---------- Supplied information ----------
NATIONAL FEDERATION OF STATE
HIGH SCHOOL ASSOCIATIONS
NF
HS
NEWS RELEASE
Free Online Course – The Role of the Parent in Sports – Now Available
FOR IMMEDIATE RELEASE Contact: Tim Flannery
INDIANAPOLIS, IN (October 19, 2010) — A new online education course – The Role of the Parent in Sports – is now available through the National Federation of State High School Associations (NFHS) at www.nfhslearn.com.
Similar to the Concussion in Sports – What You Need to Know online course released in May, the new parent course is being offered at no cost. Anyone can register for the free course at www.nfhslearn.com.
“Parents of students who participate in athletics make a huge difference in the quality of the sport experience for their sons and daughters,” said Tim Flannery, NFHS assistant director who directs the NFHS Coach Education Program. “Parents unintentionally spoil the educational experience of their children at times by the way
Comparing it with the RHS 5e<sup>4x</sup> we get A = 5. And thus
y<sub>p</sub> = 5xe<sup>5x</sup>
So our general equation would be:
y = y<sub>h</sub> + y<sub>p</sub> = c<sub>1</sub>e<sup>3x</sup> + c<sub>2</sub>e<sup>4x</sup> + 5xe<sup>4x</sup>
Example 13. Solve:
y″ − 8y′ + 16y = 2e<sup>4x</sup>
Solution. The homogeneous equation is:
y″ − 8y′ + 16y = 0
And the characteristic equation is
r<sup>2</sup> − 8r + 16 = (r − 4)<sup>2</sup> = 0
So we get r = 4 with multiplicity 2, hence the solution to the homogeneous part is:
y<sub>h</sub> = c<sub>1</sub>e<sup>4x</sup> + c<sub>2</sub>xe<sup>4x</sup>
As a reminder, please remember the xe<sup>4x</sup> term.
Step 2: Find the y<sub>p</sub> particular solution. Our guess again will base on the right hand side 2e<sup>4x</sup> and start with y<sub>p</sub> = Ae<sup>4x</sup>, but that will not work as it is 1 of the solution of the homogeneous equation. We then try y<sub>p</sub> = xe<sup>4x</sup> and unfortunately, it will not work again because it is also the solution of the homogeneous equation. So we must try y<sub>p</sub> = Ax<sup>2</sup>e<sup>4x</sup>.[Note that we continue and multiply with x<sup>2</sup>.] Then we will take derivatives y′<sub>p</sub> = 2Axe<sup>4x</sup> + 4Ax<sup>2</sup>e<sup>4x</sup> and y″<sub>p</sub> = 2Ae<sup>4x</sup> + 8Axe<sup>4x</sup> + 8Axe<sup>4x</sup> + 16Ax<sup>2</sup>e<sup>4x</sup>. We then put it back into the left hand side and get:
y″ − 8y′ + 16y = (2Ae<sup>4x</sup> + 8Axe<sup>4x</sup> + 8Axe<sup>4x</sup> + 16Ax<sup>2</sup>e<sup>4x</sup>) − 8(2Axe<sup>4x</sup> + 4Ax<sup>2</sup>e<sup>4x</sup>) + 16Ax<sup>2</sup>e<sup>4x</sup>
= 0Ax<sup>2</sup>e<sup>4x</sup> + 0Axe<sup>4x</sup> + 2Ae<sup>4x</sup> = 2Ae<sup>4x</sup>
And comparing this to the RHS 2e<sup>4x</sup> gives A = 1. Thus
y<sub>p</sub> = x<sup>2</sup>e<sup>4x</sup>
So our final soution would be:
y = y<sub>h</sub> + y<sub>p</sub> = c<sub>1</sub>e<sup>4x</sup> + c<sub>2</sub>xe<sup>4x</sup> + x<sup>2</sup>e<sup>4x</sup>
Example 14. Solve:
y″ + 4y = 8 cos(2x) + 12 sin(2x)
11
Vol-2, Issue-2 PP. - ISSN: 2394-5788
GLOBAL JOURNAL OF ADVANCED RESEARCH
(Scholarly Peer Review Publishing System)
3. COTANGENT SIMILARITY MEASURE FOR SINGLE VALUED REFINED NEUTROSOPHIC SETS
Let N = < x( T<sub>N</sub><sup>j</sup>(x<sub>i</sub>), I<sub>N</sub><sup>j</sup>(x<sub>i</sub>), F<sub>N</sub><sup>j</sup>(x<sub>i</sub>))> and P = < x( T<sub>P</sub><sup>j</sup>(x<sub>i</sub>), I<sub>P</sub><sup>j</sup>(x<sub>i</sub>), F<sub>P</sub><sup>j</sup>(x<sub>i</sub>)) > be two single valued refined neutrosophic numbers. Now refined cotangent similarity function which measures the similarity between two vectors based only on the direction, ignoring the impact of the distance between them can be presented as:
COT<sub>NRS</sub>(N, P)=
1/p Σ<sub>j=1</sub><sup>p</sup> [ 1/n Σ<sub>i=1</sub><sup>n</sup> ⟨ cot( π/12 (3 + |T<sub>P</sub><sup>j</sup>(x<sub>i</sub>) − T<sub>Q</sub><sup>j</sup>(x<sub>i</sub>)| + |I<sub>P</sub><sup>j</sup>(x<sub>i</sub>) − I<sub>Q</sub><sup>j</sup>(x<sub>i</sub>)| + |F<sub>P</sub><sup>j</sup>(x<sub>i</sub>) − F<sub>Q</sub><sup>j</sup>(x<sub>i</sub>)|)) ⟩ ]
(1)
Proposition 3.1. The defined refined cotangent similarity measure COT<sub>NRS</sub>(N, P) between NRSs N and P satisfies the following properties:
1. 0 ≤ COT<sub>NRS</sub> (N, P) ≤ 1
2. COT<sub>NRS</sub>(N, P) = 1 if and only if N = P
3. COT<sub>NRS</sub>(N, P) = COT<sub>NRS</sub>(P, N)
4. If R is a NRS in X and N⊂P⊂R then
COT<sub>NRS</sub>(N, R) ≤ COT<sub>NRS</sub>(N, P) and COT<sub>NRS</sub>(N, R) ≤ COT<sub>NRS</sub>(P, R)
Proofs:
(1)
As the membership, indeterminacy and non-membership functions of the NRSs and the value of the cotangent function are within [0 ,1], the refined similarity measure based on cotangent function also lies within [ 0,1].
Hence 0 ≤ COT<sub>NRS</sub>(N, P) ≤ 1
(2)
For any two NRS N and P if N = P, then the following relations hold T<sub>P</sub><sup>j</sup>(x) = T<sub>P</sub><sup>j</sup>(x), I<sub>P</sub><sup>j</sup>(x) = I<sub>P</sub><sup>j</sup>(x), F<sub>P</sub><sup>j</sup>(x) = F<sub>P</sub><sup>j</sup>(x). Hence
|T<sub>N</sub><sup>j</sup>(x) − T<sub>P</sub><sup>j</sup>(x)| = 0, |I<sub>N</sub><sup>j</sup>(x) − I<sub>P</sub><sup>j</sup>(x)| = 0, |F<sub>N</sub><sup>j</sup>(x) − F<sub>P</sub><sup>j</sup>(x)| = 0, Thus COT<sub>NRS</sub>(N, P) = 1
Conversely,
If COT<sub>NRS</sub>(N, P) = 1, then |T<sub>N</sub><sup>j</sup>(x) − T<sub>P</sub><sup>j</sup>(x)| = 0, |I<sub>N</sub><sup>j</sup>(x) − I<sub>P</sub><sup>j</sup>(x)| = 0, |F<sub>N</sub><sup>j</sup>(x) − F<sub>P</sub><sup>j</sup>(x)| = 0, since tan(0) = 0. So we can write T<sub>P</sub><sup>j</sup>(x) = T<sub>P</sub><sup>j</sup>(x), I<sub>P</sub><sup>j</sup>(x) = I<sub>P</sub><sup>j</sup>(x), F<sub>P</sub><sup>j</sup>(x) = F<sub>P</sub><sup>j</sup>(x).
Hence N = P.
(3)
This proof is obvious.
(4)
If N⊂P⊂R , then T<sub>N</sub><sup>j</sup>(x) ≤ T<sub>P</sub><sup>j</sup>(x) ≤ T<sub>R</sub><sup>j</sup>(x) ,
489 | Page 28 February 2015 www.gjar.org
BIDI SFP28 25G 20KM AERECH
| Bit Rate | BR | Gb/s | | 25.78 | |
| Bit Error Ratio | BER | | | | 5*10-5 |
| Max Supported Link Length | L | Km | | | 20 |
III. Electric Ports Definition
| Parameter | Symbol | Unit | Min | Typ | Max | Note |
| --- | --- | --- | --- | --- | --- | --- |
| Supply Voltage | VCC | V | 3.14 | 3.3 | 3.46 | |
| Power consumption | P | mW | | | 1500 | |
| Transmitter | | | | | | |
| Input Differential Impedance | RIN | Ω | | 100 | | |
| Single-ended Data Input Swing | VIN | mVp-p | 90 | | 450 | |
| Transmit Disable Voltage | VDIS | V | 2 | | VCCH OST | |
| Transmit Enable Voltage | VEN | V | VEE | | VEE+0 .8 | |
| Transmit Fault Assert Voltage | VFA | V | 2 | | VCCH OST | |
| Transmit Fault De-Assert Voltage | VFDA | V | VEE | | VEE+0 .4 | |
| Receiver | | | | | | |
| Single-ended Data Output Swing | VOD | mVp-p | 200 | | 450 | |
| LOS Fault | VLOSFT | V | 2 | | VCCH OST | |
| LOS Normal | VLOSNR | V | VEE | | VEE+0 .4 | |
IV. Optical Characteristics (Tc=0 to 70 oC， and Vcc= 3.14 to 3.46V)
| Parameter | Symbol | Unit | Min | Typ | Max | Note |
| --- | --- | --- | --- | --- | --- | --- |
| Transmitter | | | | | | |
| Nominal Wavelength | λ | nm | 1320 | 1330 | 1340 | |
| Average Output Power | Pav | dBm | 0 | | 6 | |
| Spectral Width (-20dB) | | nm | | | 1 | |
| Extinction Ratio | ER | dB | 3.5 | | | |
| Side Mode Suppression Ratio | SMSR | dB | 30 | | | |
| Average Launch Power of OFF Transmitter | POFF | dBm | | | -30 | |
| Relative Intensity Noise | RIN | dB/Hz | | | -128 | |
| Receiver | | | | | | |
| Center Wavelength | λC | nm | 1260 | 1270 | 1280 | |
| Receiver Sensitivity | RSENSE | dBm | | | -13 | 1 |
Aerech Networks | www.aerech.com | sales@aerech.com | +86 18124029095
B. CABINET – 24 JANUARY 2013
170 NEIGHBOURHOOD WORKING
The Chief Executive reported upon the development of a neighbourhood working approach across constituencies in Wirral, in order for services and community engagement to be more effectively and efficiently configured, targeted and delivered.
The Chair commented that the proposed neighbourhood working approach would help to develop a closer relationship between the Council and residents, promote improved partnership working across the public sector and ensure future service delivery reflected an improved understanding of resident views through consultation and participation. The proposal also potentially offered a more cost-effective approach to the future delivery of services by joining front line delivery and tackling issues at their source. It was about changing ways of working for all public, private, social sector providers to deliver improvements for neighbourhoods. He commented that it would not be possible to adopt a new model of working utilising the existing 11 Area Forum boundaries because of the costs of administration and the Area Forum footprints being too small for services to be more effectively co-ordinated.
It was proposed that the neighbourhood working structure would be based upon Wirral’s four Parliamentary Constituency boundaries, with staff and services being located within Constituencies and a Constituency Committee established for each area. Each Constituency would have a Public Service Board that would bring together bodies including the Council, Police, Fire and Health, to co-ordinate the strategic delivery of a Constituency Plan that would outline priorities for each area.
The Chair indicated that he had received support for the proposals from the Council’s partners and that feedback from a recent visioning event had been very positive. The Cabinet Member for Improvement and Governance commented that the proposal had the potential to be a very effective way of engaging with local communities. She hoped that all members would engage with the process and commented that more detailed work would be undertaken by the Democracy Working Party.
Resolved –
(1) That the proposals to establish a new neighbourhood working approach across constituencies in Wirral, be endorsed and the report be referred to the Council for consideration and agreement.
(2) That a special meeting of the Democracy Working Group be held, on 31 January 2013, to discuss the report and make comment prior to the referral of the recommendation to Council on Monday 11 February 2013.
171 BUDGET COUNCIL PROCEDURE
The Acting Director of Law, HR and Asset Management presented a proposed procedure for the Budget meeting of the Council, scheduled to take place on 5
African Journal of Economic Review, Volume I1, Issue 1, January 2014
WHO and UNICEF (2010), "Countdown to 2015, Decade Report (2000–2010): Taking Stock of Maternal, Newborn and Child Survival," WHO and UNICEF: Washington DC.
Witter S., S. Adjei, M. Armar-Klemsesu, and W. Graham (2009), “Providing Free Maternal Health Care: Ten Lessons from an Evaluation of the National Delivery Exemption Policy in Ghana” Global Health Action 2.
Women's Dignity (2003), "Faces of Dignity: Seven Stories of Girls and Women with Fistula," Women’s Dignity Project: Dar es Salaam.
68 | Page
----------
How to complete this task - Up to and including the line that contains "INDIANAPOLIS, IN (October", restate word for word every line of the entries, starting from the first.

Task answer -
NATIONAL FEDERATION OF STATE
HIGH SCHOOL ASSOCIATIONS
NF
HS
NEWS RELEASE
Free Online Course – The Role of the Parent in Sports – Now Available
FOR IMMEDIATE RELEASE Contact: Tim Flannery
INDIANAPOLIS, IN (October 19, 2010) — A new online education course – The Role of the Parent in Sports – is now available through the National Federation of State High School Associations (NFHS) at www.nfhslearn.com.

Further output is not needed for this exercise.